*Directions:* Name every book or film title that appears in the passage on popular images of prisons.

Criminal Justice-coas | Visions of Prison
P493 | 9115 | Brown

Most Americans are familiar with punishment through the celebrated
representations of famous prisons and prisoners.  Some of our images
are literary.  Perhaps we envision the filthy and impoverished prisons
of Victorian England that Charles Dickens wrote so often about in
works like Oliver Twist and Great Expectations.  Or maybe we see the
prison through the imagination of more contemporary writers, like
Stephen King, whose fictional work on prisons has been translated into
highly acclaimed films like The Shawshank Redemption and The Green
Mile.  Or possibly, we see Reverend Martin Luther King writing his
famous letter on civil rights from a jail in Birmingham, Alabama.  Our
images of prisoners are equally colorful.  We see prisoners as
predators like Anthony Hopkins' character, Hannibal "The Cannibal"

*Source material:*
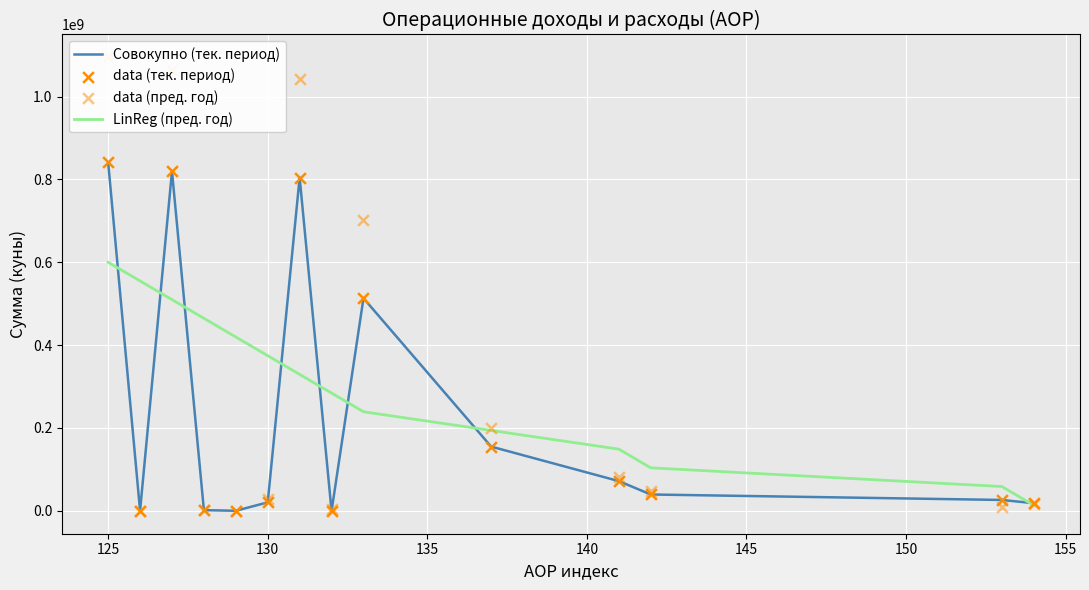

What is the maximum value for LinReg (пред. год)?

600127365.1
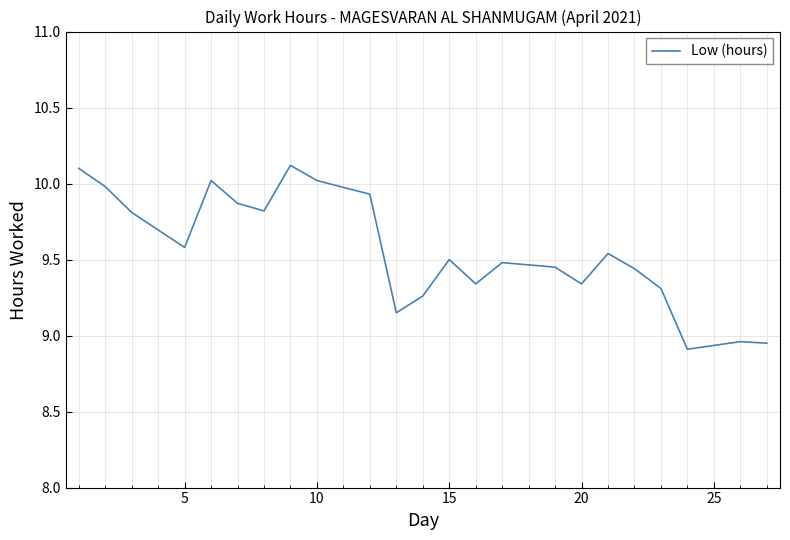

What is the greatest value displayed?

10.1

*Output for this exercise:* Oliver Twist, Great Expectations, The Shawshank Redemption, The Green Mile